• [The problem]: Please take the lines from the one holding "right elbow: (360, 257)" through the one holding "right back paw: (844, 506)" in the data below and copy them exactly.

• [Input data]:
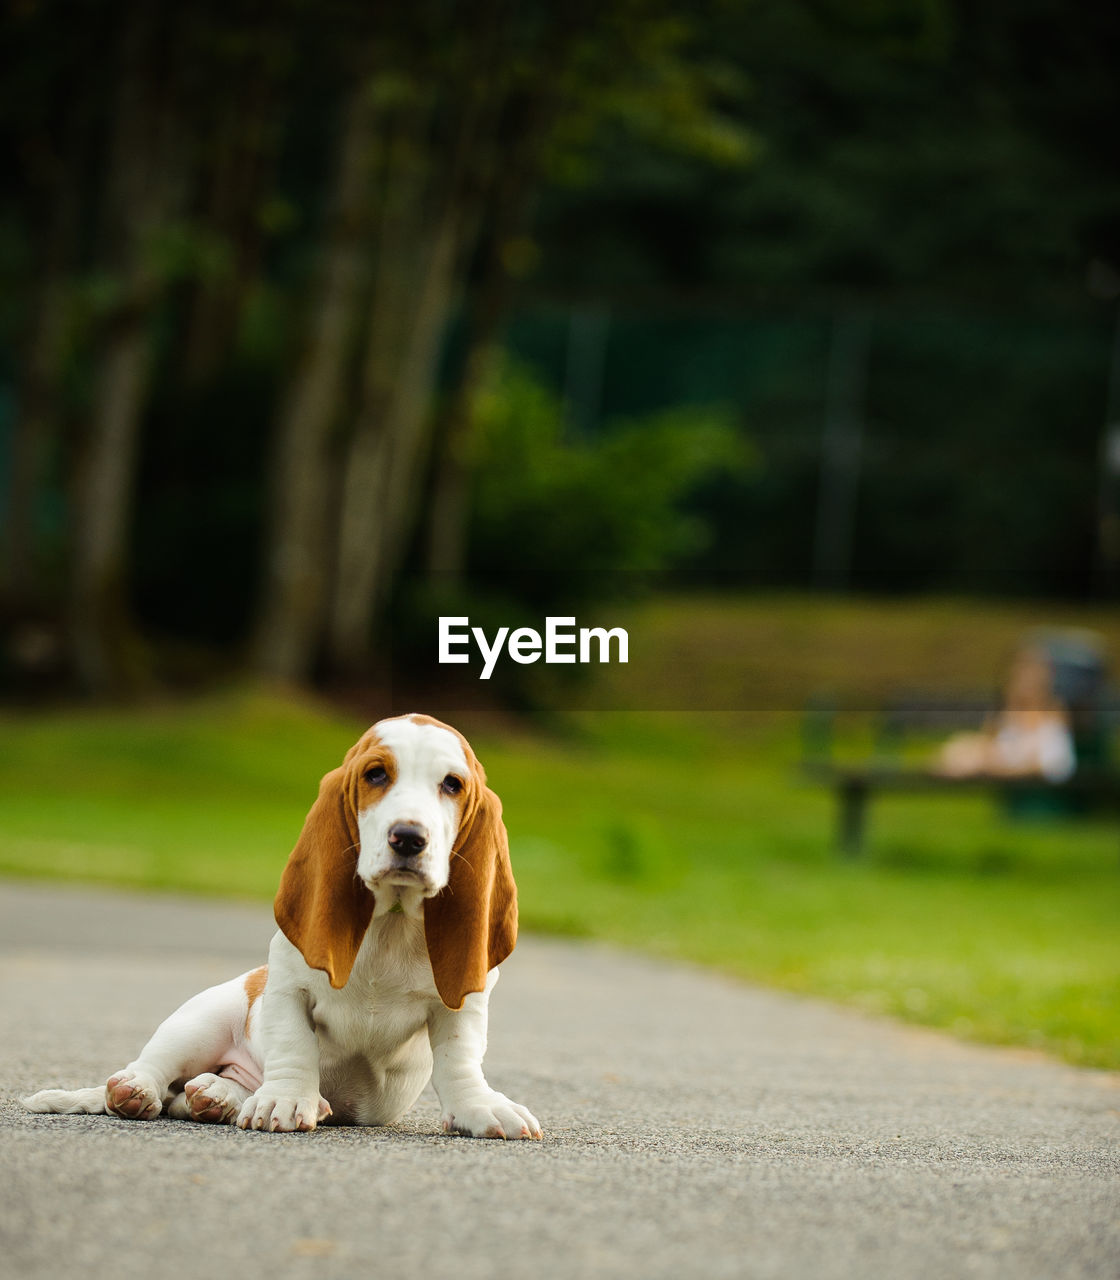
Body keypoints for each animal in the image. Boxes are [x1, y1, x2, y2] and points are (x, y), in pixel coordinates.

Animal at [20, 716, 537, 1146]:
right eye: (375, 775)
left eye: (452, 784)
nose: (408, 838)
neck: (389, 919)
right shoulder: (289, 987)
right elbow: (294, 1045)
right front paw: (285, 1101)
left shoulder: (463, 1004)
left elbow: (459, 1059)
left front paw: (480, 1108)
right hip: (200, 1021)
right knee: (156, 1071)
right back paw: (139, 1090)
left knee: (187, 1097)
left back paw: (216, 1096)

==

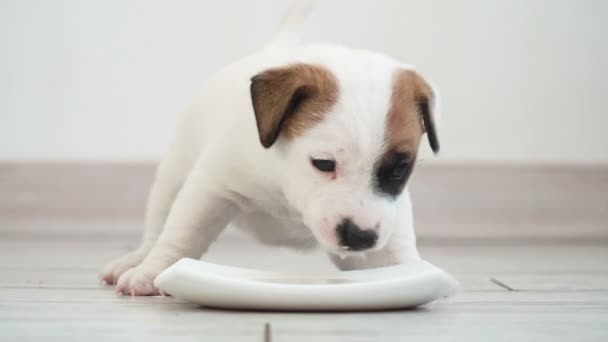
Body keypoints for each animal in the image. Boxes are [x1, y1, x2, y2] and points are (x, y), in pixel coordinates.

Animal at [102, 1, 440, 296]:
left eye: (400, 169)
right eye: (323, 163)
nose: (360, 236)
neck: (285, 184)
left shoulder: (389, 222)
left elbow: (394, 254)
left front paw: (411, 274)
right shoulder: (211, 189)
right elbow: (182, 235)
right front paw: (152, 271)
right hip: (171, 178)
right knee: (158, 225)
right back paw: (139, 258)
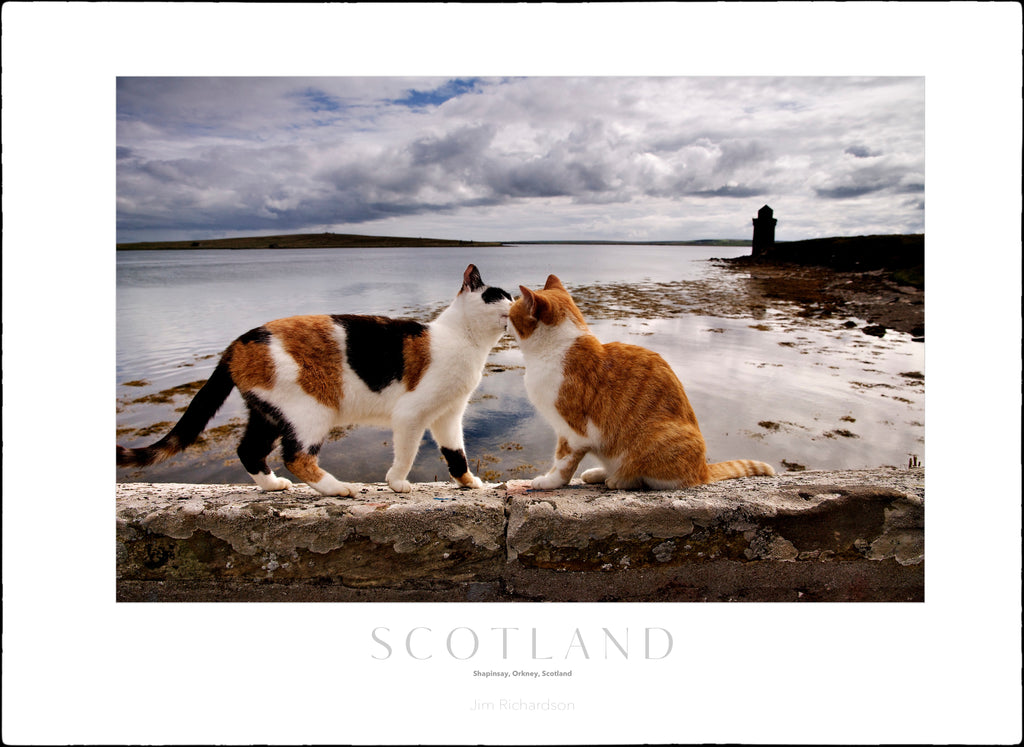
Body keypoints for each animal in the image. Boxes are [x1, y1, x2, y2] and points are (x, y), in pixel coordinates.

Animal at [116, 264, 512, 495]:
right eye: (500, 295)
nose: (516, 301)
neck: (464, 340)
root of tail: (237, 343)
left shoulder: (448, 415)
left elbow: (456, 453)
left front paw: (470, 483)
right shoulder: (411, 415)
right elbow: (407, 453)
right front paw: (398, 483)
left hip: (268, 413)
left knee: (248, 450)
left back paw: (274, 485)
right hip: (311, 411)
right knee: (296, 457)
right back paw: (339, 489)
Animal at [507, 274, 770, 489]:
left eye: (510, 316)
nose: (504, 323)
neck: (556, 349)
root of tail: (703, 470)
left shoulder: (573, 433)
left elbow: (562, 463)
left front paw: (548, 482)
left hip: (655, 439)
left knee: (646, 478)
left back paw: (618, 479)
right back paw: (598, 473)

* * *

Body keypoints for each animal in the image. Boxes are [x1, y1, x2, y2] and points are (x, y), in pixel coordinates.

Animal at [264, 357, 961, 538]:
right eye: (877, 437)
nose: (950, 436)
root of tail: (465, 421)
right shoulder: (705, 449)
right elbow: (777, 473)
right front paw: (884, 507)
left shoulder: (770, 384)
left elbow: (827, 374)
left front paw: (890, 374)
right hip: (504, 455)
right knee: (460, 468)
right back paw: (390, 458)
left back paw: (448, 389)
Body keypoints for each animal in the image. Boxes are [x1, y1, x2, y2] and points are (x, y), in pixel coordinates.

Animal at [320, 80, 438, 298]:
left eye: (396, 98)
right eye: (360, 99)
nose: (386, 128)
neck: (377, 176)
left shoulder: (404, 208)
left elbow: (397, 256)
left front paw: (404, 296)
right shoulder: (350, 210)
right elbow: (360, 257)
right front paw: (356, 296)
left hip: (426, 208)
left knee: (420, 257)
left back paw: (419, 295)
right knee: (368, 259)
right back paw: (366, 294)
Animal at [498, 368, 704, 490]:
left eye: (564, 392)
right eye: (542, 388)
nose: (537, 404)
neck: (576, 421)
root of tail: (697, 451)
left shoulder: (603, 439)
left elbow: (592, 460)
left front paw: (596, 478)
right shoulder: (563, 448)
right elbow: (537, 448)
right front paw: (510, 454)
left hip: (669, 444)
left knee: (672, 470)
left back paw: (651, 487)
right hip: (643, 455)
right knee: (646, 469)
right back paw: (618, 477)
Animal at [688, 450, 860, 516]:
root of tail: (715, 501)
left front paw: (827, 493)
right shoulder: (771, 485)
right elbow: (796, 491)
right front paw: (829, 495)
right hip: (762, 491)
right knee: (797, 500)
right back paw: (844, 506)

• [Response below]:
right elbow: (360, 257)
right front paw: (356, 296)
left hip: (426, 208)
left knee: (420, 257)
left back paw: (419, 295)
right knee: (368, 259)
right back paw: (366, 294)
Animal at [498, 368, 704, 490]:
left eye: (564, 392)
right eye: (542, 388)
nose: (537, 404)
neck: (576, 421)
root of tail: (697, 451)
left shoulder: (603, 439)
left elbow: (592, 460)
left front paw: (596, 478)
right shoulder: (563, 448)
right elbow: (537, 448)
right front paw: (510, 454)
left hip: (669, 444)
left knee: (672, 470)
left back paw: (651, 487)
right hip: (643, 455)
right knee: (646, 469)
right back paw: (618, 477)
Animal at [688, 450, 860, 516]:
root of tail: (715, 501)
left front paw: (827, 493)
right shoulder: (771, 485)
right elbow: (796, 491)
right front paw: (829, 495)
right hip: (762, 491)
right knee: (797, 500)
right back paw: (844, 506)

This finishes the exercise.